Aber Lowa glaubte, dass sie die Wahrheit gesagt hatte, als sie ihr mitteilte, dass sie keine Magie einsetzen konnte, denn das Mädchen war eine furchtbar schlechte Lügnerin. Lowa war sich sehr sicher, dass ihre Behauptung gelogen war, sie hätte auf Mearhold keine Magie eingesetzt. Sie war auch ziemlich sicher zu wissen, was die kleine, eifersüchtige Göre da angestellt hatte. Darum würde sie sich kümmern, wenn sie den Tag überlebte. Doch jetzt hatte sie für Spring eine andere Verwendung gefunden.
Drustan hatte ein wenig mit Magie geholfen. Er sagte, dass er mit dem Opfer eines Ochsen die Windrichtung geändert hatte und er ihnen nun aus dem Osten in den Rücken blies. Aber das war es auch schon. Er sagte, dass diejenigen, die die Macht der Götter einsetzten, immer ihre Grenzen hatten. Lowa hatte ihn gefragt, ob es außer ihm noch jemanden gab. Er hatte mit Nein geantwortet. Die Götter hatten ihn wissen lassen, dass er eine junge Person entdecken würde, die wie niemand zuvor oder danach die Magie beherrschte. Er hatte Ragnall für ebendiese Person gehalten und versucht, seine Kräfte herauszulocken, indem er ihn hatte glauben lassen, er könne mit reiner Geisteskraft Feuer entfachen. Jetzt aber wusste er, dass dieser junge Mann nicht den geringsten Kontakt zu den Göttern hatte. Das ihm vorhergesagte magisch begabte Kind war Spring.
Und Spring hatte ihre Magie anscheinend verloren. Lowa fragte sich, ob die Götter sie im Stich gelassen hatten, weil die Armee Maiduns mit Sicherheit von den Dumnoniern vernichtet werden würde und die Götter keine Lust hatten, Versagern zu helfen.
Es gab nur einen Weg, das herauszufinden.
Sie hob den Arm und ließ ihn wieder sinken. Die Trompeten Maiduns gaben einen ohrenbetäubenden Lärm von sich. Der linke Flügel ihrer Armee, der aus schweren Streitwagen bestand, erwachte ruckelnd zum Leben und raste dann, immer schneller werdend, auf die dumnonische Infanterie zu.
Zu ihrer Rechten setzten sich die Streitwagen der Dumnonier in Bewegung, um die Infanterie Maiduns anzugreifen. Speere wurden geworfen. Die plötzlich auftauchenden Schilde Maiduns wirkten wie eine schlagartig aufblühende Blütenpracht. Die Dumnonier brachten ihre Enttäuschung, dass ihre Wurfwaffen durch die unerwartete Schutzmaßnahme Maiduns abgewehrt wurden, mit lautem Heulen zum Ausdruck, rasten aber weiter, die Schwerter erhoben, die langen Klingen der Streitwagen im Sonnenlicht funkelnd.

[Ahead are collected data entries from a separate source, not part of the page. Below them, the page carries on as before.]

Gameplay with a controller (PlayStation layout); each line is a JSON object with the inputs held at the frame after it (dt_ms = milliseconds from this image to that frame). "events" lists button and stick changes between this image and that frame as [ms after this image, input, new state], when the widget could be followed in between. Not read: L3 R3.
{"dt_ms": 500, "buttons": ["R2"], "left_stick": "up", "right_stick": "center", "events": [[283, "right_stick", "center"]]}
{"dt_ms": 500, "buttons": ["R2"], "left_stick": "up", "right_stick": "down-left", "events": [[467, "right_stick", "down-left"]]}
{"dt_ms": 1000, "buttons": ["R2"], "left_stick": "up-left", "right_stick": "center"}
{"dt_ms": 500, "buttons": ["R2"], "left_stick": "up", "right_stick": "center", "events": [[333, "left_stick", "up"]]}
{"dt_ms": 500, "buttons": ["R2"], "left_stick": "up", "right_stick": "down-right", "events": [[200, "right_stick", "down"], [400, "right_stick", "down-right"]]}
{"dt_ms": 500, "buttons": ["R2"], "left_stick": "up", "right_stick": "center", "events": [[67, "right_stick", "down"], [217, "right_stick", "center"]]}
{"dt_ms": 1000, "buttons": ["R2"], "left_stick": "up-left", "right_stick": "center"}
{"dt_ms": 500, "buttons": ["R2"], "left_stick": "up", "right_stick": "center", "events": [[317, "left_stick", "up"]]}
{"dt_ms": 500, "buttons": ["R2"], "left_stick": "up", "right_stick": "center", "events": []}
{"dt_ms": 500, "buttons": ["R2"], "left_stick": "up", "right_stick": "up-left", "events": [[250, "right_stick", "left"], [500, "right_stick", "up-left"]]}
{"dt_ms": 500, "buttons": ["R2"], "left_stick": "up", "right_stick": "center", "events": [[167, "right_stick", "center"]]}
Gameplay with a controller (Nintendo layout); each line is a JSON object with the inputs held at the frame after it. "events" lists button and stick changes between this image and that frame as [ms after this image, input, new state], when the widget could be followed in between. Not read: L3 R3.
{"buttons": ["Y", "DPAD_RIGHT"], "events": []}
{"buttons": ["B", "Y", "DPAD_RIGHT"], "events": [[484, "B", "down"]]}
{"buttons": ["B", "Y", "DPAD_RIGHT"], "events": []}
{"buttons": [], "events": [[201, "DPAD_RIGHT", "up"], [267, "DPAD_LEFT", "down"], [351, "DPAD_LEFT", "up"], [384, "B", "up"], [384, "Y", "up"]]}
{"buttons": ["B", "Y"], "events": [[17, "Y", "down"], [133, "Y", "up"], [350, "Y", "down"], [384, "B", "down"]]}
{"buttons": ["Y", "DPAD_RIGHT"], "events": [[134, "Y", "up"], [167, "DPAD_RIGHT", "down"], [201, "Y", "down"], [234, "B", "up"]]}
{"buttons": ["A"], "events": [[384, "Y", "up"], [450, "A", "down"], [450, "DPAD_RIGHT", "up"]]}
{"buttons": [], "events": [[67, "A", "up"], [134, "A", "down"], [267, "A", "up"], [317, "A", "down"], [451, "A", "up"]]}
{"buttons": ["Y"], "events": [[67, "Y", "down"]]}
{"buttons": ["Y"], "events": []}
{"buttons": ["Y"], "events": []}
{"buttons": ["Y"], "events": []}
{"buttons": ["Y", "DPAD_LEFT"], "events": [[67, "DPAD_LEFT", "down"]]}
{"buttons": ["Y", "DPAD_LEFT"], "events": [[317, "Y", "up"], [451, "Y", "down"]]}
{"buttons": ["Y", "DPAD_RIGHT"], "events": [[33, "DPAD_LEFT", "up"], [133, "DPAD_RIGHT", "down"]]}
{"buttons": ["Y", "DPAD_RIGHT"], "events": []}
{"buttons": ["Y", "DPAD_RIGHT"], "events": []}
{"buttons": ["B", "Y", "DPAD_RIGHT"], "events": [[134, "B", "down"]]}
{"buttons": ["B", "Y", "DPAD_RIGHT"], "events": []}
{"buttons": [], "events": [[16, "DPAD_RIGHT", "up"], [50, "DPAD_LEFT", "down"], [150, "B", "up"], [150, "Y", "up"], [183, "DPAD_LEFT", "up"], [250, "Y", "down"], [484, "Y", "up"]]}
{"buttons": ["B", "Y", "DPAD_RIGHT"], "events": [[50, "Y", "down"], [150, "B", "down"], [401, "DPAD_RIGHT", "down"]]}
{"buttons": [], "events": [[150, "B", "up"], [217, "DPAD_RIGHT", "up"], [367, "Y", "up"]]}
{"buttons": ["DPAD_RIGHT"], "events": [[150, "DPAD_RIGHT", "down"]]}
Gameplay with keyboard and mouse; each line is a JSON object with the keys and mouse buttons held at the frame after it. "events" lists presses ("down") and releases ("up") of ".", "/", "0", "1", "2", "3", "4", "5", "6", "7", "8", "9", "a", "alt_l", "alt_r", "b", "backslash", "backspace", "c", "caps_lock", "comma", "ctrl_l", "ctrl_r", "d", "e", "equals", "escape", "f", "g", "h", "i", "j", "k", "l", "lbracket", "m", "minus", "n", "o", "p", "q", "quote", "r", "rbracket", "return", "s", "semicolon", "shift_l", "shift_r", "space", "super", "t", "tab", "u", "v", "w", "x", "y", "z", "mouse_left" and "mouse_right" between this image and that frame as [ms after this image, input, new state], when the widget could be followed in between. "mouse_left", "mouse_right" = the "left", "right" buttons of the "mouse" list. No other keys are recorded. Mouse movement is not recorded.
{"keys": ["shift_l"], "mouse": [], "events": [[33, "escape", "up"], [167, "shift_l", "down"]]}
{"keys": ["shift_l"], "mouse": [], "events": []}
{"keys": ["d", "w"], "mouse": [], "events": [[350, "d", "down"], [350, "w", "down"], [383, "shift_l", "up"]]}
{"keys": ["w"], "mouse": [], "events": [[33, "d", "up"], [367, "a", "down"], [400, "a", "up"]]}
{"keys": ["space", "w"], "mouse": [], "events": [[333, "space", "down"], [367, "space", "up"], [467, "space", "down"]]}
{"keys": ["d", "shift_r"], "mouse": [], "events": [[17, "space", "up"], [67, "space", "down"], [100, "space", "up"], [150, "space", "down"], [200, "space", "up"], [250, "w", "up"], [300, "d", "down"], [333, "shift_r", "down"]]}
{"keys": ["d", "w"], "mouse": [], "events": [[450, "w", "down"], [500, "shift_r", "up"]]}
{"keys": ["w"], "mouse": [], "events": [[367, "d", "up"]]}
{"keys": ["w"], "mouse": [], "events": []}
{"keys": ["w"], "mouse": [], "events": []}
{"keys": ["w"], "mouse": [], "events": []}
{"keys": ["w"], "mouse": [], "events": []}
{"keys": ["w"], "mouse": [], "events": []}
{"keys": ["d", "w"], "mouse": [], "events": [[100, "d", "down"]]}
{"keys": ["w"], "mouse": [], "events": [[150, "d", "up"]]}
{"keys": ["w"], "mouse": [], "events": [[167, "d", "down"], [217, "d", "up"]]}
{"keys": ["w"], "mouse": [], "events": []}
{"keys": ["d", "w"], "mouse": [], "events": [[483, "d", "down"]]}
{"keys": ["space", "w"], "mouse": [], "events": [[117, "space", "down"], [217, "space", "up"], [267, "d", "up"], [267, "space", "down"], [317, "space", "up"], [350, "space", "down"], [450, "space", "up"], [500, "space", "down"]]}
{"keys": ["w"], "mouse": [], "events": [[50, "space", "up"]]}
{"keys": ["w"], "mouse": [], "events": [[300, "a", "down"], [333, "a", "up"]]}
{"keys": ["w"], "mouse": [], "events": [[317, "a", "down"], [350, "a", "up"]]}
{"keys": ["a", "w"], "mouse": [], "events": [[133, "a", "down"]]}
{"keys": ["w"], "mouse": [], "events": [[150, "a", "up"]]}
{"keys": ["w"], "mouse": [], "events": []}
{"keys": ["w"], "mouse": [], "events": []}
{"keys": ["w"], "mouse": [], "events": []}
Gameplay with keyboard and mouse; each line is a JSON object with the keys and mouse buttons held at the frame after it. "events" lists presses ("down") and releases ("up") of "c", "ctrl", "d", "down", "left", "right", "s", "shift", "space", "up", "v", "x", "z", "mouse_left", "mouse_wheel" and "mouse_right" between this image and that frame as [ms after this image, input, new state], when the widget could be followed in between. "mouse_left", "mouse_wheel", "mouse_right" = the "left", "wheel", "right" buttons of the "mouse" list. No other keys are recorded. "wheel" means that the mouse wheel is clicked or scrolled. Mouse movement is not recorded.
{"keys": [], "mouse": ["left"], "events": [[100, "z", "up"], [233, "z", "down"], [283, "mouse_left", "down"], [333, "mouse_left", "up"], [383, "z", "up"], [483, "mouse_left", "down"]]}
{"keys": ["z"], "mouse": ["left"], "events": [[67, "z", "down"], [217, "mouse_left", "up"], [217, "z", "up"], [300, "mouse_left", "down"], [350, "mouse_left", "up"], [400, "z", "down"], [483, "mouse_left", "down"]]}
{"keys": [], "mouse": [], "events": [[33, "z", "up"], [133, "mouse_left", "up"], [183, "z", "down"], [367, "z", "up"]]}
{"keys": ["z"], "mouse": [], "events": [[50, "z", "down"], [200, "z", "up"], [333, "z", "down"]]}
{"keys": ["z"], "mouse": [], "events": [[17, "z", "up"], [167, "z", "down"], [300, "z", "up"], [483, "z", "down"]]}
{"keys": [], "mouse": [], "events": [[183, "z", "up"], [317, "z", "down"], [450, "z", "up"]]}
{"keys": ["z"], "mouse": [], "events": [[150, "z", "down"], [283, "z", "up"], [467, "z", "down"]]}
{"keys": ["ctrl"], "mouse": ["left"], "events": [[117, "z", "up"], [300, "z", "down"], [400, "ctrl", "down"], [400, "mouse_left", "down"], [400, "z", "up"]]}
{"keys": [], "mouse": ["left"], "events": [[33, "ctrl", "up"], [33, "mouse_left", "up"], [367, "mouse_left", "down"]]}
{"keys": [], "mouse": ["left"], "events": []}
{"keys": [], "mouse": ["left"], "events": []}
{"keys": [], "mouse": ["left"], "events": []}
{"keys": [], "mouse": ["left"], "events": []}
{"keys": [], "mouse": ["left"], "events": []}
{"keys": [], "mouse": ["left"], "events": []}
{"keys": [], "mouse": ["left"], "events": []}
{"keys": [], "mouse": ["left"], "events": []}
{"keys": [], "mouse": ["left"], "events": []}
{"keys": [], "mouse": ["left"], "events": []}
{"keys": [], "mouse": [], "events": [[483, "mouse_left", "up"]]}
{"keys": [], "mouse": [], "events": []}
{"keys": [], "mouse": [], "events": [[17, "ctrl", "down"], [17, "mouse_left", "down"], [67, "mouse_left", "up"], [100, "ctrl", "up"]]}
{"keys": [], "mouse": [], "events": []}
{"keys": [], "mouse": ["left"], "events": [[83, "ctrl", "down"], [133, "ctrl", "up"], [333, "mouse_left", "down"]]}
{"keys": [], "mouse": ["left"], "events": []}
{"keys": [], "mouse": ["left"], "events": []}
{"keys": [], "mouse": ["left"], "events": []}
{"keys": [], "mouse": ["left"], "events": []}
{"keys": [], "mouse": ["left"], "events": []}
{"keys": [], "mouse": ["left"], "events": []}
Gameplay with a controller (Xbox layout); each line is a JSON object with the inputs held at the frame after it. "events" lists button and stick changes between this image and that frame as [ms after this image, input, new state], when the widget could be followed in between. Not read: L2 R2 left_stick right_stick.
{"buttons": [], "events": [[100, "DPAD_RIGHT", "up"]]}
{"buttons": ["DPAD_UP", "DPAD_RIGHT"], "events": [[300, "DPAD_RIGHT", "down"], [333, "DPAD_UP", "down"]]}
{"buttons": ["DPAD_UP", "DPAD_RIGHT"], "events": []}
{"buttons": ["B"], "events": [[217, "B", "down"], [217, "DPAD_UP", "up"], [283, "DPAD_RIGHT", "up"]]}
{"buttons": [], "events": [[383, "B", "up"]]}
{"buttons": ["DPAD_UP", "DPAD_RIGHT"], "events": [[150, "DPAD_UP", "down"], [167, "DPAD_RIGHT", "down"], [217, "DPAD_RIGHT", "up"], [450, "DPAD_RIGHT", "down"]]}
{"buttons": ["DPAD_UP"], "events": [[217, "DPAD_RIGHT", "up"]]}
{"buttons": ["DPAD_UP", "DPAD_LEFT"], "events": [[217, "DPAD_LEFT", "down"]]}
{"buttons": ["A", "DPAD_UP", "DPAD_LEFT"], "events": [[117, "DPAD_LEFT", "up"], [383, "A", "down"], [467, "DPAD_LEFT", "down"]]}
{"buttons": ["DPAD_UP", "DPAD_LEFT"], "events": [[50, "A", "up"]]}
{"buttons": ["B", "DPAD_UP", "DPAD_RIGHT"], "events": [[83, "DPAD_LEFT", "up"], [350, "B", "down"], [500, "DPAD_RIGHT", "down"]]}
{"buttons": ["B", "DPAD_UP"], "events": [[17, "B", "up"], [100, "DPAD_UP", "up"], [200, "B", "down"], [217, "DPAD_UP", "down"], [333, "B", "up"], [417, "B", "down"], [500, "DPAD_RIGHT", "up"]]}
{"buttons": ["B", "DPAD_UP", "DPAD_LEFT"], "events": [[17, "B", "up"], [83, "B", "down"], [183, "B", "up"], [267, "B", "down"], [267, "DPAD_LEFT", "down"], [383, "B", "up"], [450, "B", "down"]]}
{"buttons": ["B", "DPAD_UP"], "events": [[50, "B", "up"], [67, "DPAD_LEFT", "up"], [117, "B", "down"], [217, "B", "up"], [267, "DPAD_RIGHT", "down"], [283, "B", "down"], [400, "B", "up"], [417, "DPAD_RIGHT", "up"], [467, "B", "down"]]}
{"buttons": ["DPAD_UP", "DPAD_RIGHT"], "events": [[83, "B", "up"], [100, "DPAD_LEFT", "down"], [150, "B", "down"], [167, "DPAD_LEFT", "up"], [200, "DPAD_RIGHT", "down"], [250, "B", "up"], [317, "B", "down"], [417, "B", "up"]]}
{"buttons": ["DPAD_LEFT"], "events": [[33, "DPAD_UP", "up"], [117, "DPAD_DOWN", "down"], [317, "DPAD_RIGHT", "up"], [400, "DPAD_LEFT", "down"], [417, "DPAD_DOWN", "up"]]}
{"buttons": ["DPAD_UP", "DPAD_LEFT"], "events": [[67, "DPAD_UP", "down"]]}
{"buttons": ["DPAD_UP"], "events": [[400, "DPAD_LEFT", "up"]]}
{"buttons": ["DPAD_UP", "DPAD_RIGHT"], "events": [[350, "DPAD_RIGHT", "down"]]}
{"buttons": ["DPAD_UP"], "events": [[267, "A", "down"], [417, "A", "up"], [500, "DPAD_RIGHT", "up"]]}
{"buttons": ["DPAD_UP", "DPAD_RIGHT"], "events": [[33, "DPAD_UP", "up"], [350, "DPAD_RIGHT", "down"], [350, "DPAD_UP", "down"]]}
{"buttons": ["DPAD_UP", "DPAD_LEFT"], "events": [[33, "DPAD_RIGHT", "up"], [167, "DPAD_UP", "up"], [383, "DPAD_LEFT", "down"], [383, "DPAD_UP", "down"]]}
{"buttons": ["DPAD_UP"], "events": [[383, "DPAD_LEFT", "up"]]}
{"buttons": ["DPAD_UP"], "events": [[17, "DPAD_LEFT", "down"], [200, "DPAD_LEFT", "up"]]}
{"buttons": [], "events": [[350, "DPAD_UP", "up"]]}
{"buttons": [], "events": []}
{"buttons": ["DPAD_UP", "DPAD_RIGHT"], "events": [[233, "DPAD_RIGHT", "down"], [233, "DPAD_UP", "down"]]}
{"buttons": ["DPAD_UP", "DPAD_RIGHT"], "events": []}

Im allerletzten Moment kamen entlang Maiduns rechtem Flügel lange Speere zum Vorschein, als ob ein Igel sich aufgeplustert hätte. Die Streitwagenfront der Dumnonier geriet ins Wanken, als Hunderte Zügel panisch zurückgerissen wurden, aber es war zu spät. Die Pferde und ihre Streitwagen krachten nahezu ungehindert auf die Speere. Einen Herzschlag später hörte sie das Geräusch von tausend zerbrechenden Holzstangen, die unter dem Aufprall von Pferden und Streitwagen nachgaben, direkt gefolgt von Danu weiß wie vielen Schreien der dumnonischen Pferde und Männer, als sich Eisenspitzen in Arme und Beine, Unterleiber und Gesichter bohrten … Sie dachte an ihre eigenen Krieger, die sich schützend hinter ihre Schilde gekniet hatten, während tonnenweise Männer, Pferde, Eisen und Holz auf sie herabregneten, nicht immer in einem Stück.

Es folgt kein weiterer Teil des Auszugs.